One specific explanation of this advantage of sex is called the “Red Queen Hypothesis.” The name of this hypothesis comes from the character of the “Red Queen” in Lewis Carroll’s story, “Through the Looking Glass,” which is a sequel of sorts to the more widely-known “Alice in Wonderland.” In the story, Alice meets characters from a chess game playing a very abstract game of chess, and the character of the Red Queen tells her that in order to stay even with the other players, it’s necessary to run as fast as you can. This idea, of strenuous competition simply to maintain the status quo, is at the heart of the Red Queen hypothesis. Now, organisms, and even populations, don’t exist in a vacuum- they interact with all manner of other species all the time. So if two species are inter-dependent- let’s say, wolves which prey on rabbits- then a mutation in one species affects the environment of the other, in that the environment also includes all organism populations. So let’s say that a mutation appears in rabbits which makes them twice as fast. This mutation will be highly selected for in the rabbit population, and so within a short amount of time, the population of rabbits will be able to outrun all the wolves. Now, obviously, the selective pressure is now on the wolf population. All the slowest wolves will be unable to catch any of the faster rabbits, and will be selected against. Only the very fastest wolves, perhaps those with mutations that make them faster than the rest of the population, will be able to catch rabbits and pass on their own genes.
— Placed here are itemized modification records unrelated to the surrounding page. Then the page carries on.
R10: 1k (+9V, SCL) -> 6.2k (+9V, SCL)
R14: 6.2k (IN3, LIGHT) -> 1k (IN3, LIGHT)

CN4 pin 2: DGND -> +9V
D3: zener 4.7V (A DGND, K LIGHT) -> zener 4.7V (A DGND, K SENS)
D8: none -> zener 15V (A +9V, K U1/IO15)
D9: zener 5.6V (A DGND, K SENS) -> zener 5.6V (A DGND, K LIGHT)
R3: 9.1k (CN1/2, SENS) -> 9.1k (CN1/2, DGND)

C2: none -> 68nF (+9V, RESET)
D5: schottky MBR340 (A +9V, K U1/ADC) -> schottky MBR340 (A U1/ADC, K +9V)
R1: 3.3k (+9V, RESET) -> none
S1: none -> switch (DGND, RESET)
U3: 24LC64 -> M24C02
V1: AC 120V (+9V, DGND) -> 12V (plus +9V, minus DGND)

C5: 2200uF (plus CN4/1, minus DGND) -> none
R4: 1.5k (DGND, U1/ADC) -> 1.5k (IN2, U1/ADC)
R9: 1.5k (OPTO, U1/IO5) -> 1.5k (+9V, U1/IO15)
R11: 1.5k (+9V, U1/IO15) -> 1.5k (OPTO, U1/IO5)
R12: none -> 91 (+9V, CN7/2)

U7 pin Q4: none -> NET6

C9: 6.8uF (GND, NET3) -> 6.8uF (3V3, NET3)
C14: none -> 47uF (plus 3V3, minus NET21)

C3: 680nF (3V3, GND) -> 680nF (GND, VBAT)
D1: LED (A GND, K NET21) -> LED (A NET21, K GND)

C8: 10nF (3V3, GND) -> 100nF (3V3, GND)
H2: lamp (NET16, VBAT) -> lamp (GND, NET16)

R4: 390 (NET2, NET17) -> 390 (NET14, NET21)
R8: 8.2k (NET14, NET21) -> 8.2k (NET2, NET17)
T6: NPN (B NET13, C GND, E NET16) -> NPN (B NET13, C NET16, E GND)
In addition to predator-prey relationships, there are also parasite-host relationships. Parasites tend to have shorter lifespans than their hosts, and thus reproduce much more quickly. So the potential for mutational change is much greater in a parasite, which means that for a host organism to successfully resist any particular parasite, it has to have the right combination of genes. The most effective and efficient way to maintain a population with the right combination of genes, while at the same time maintaining genes which are not necessary now but may be necessary in the future, is sexual reproduction.
To review, sex is the horizontal exchange of genetic information between members of the same population. The purpose is to increase the amount of genetic variability within a population, especially for those organisms which have a slow reproductive rate, such as vertebrates. The evolutionary benefit of this increased genetic variability is the enhanced ability to adapt to changing environments, which include interdependent organisms, as well as avoiding dependent organisms such as parasites. I know this hasn’t been quite as titillating as some of you might have hoped, but there’s much more evolution that goes into the naughty aspects of sex, and we’ll get to those eventually.